* YOUR ASSIGNMENT
Reproduce the records below exactly; the images should not appear.

══ EXERCISE MATERIAL

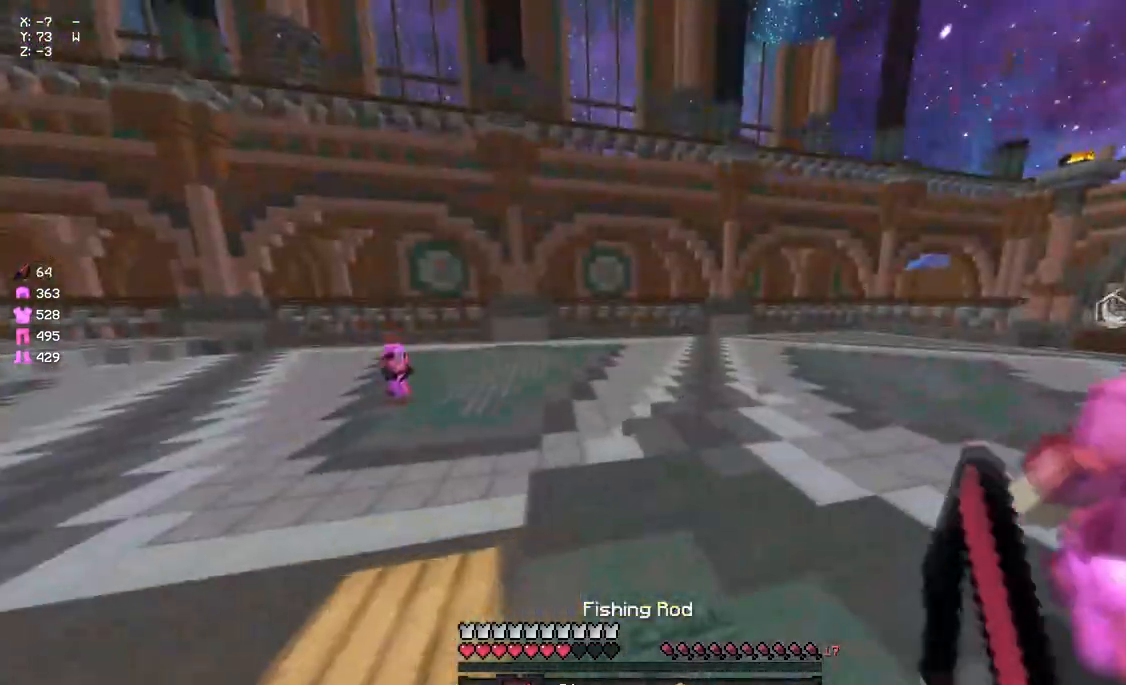
{"keys": ["a", "w"], "mouse": [], "events": [[50, "a", "down"], [50, "d", "up"], [50, "mouse_left", "up"], [150, "mouse_left", "down"], [250, "mouse_left", "up"], [317, "mouse_left", "down"], [417, "mouse_left", "up"]]}
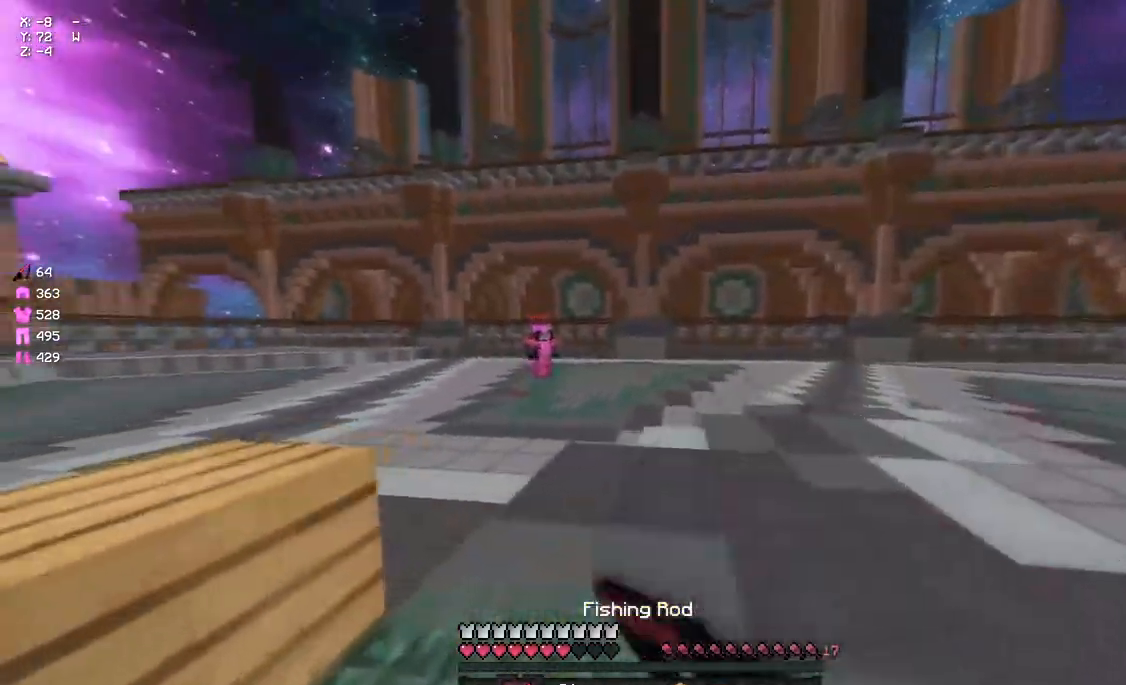
{"keys": ["a"], "mouse": ["right"], "events": [[33, "a", "up"], [33, "mouse_left", "down"], [33, "space", "down"], [83, "a", "down"], [133, "mouse_left", "up"], [133, "mouse_right", "down"], [133, "space", "up"], [250, "mouse_right", "up"], [417, "w", "up"], [467, "mouse_right", "down"]]}
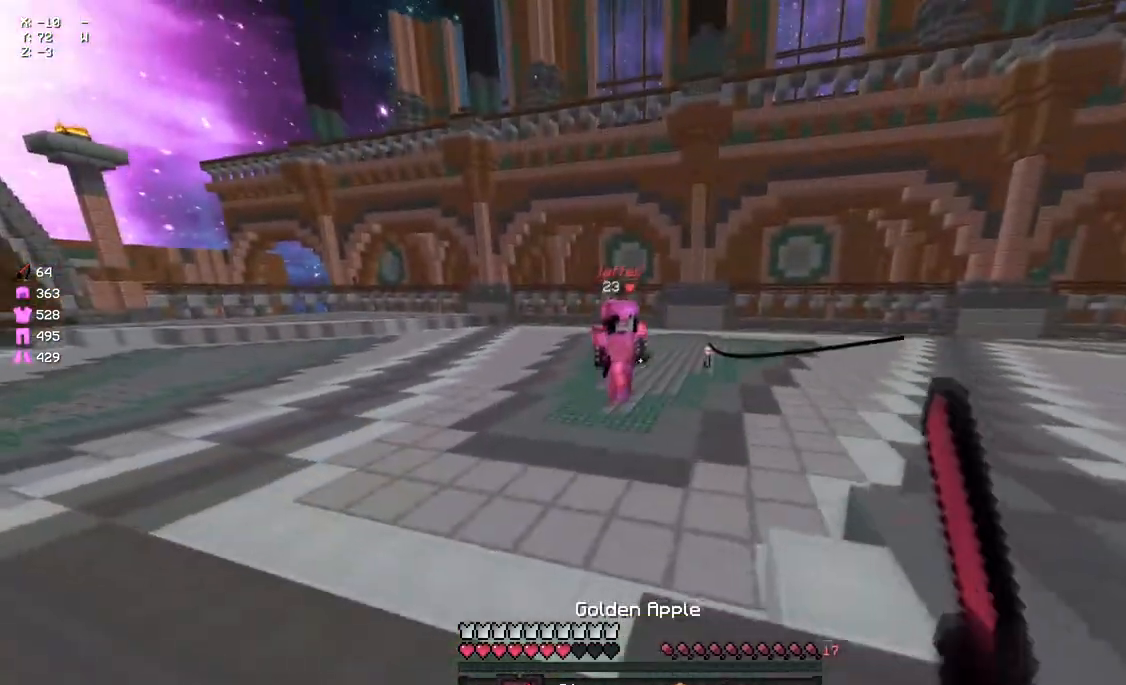
{"keys": ["w"], "mouse": [], "events": [[67, "mouse_right", "up"], [233, "mouse_right", "down"], [300, "mouse_right", "up"], [350, "w", "down"], [400, "w", "up"], [450, "w", "down"], [500, "a", "up"]]}
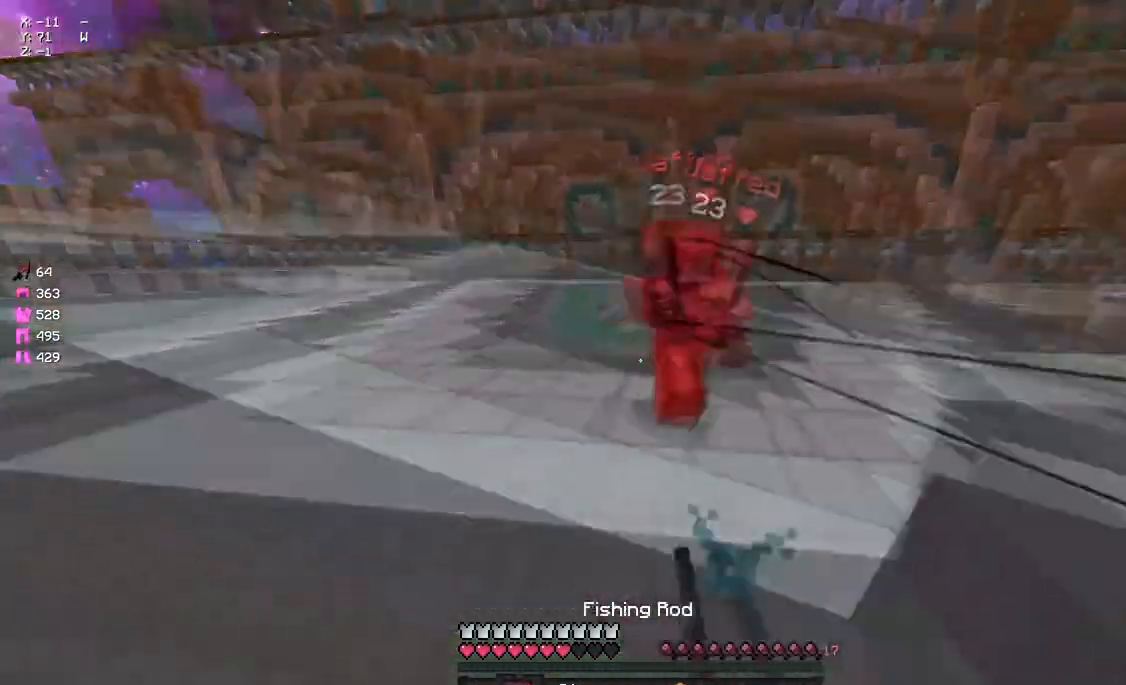
{"keys": ["w"], "mouse": [], "events": [[167, "mouse_left", "down"], [217, "mouse_left", "up"], [267, "mouse_left", "down"], [333, "mouse_left", "up"], [433, "mouse_right", "down"], [483, "mouse_right", "up"]]}
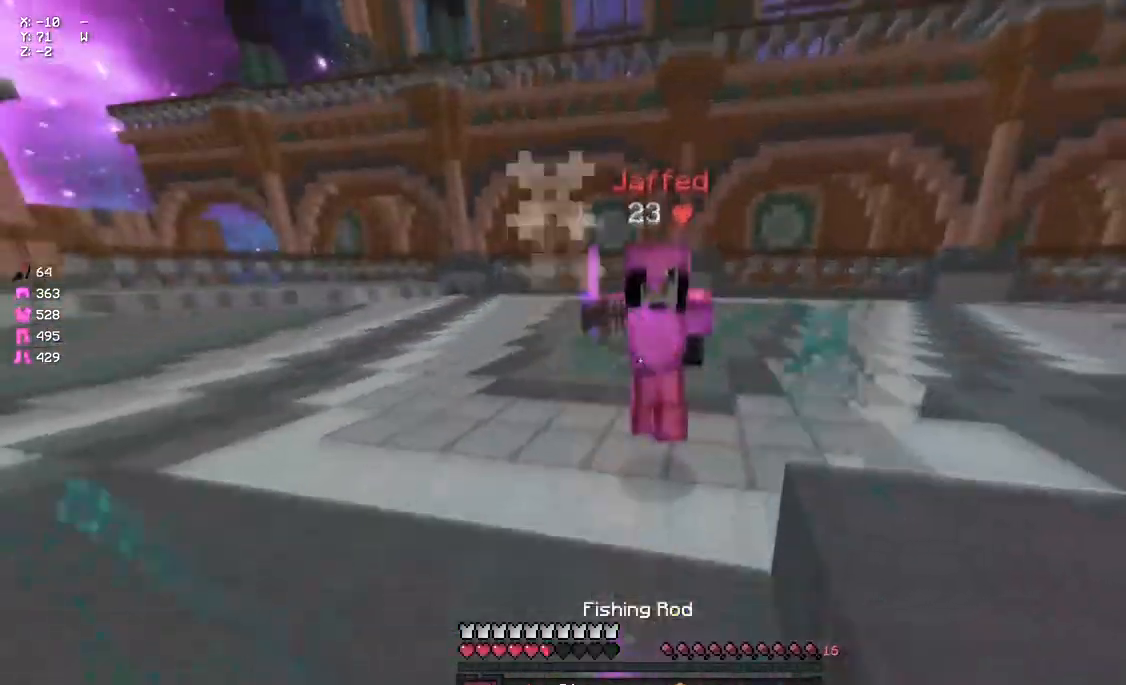
{"keys": ["a", "space", "w"], "mouse": [], "events": [[50, "mouse_left", "down"], [100, "mouse_left", "up"], [150, "mouse_left", "down"], [217, "a", "down"], [217, "mouse_left", "up"], [217, "mouse_right", "down"], [267, "mouse_right", "up"], [317, "mouse_left", "down"], [483, "mouse_left", "up"], [483, "space", "down"]]}
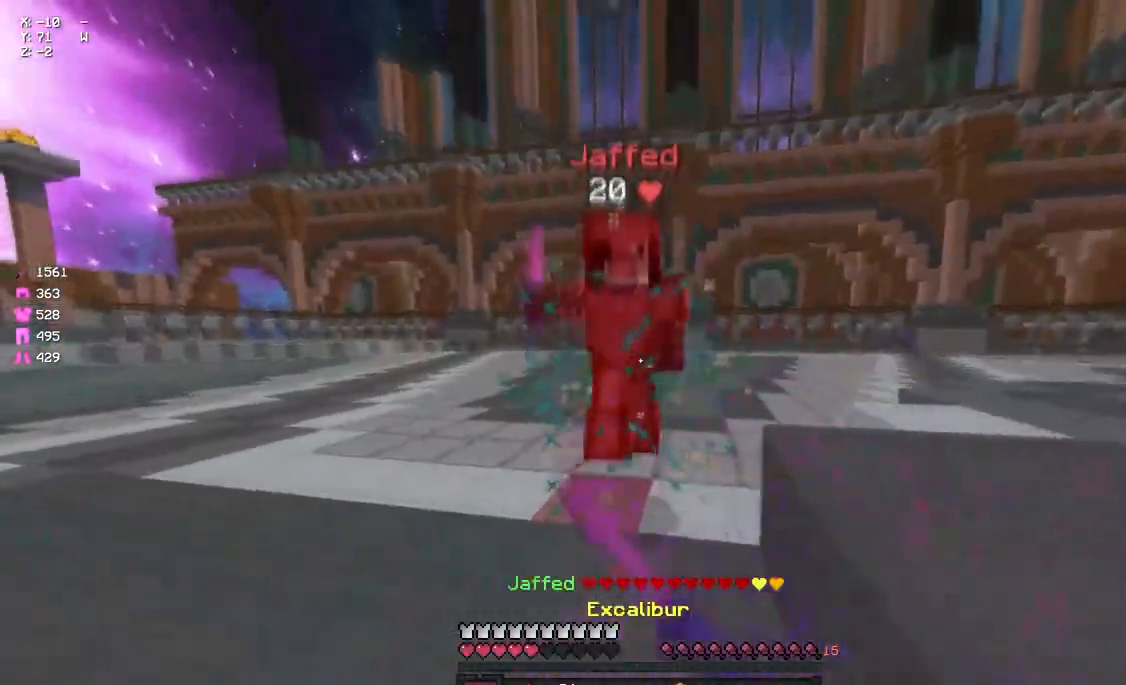
{"keys": ["w"], "mouse": [], "events": [[100, "mouse_left", "down"], [100, "mouse_right", "down"], [150, "mouse_right", "up"], [200, "mouse_right", "down"], [250, "mouse_left", "up"], [250, "mouse_right", "up"], [250, "space", "up"], [300, "mouse_left", "down"], [350, "mouse_left", "up"], [417, "a", "up"], [417, "mouse_left", "down"], [467, "mouse_left", "up"]]}
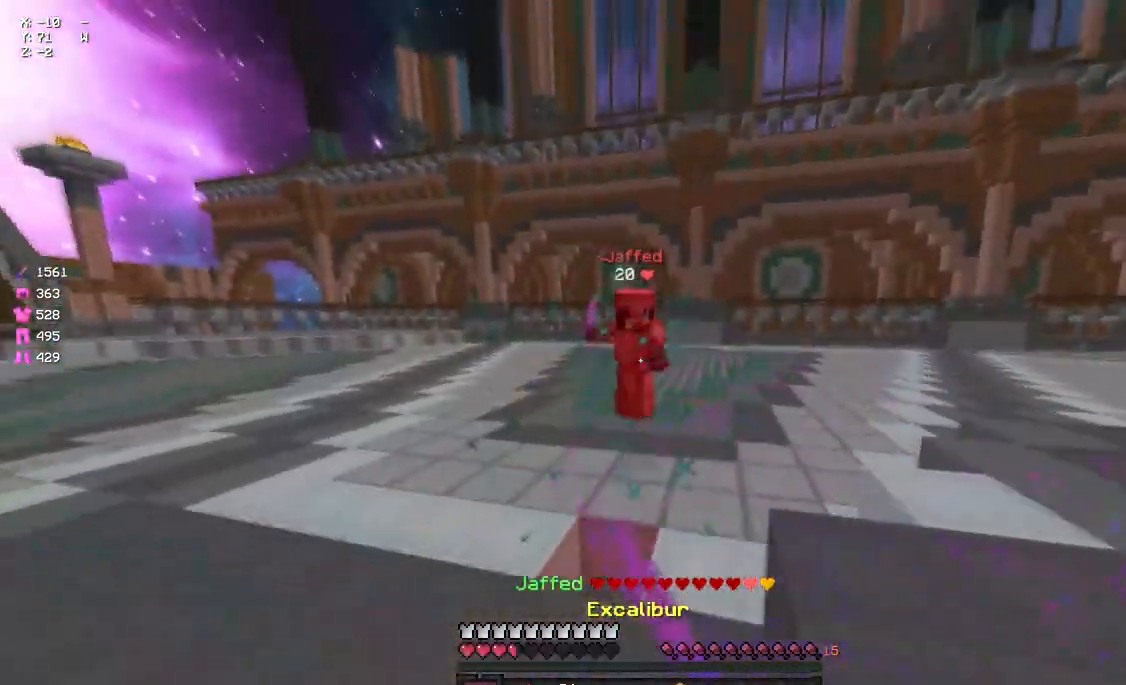
{"keys": ["a", "w"], "mouse": [], "events": [[183, "a", "down"], [350, "mouse_right", "down"], [400, "mouse_right", "up"]]}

════

* TASK ANSWER
{"keys": ["a", "w"], "mouse": [], "events": [[50, "a", "down"], [50, "d", "up"], [50, "mouse_left", "up"], [150, "mouse_left", "down"], [250, "mouse_left", "up"], [317, "mouse_left", "down"], [417, "mouse_left", "up"]]}
{"keys": ["a"], "mouse": ["right"], "events": [[33, "a", "up"], [33, "mouse_left", "down"], [33, "space", "down"], [83, "a", "down"], [133, "mouse_left", "up"], [133, "mouse_right", "down"], [133, "space", "up"], [250, "mouse_right", "up"], [417, "w", "up"], [467, "mouse_right", "down"]]}
{"keys": ["w"], "mouse": [], "events": [[67, "mouse_right", "up"], [233, "mouse_right", "down"], [300, "mouse_right", "up"], [350, "w", "down"], [400, "w", "up"], [450, "w", "down"], [500, "a", "up"]]}
{"keys": ["w"], "mouse": [], "events": [[167, "mouse_left", "down"], [217, "mouse_left", "up"], [267, "mouse_left", "down"], [333, "mouse_left", "up"], [433, "mouse_right", "down"], [483, "mouse_right", "up"]]}
{"keys": ["a", "space", "w"], "mouse": [], "events": [[50, "mouse_left", "down"], [100, "mouse_left", "up"], [150, "mouse_left", "down"], [217, "a", "down"], [217, "mouse_left", "up"], [217, "mouse_right", "down"], [267, "mouse_right", "up"], [317, "mouse_left", "down"], [483, "mouse_left", "up"], [483, "space", "down"]]}
{"keys": ["w"], "mouse": [], "events": [[100, "mouse_left", "down"], [100, "mouse_right", "down"], [150, "mouse_right", "up"], [200, "mouse_right", "down"], [250, "mouse_left", "up"], [250, "mouse_right", "up"], [250, "space", "up"], [300, "mouse_left", "down"], [350, "mouse_left", "up"], [417, "a", "up"], [417, "mouse_left", "down"], [467, "mouse_left", "up"]]}
{"keys": ["a", "w"], "mouse": [], "events": [[183, "a", "down"], [350, "mouse_right", "down"], [400, "mouse_right", "up"]]}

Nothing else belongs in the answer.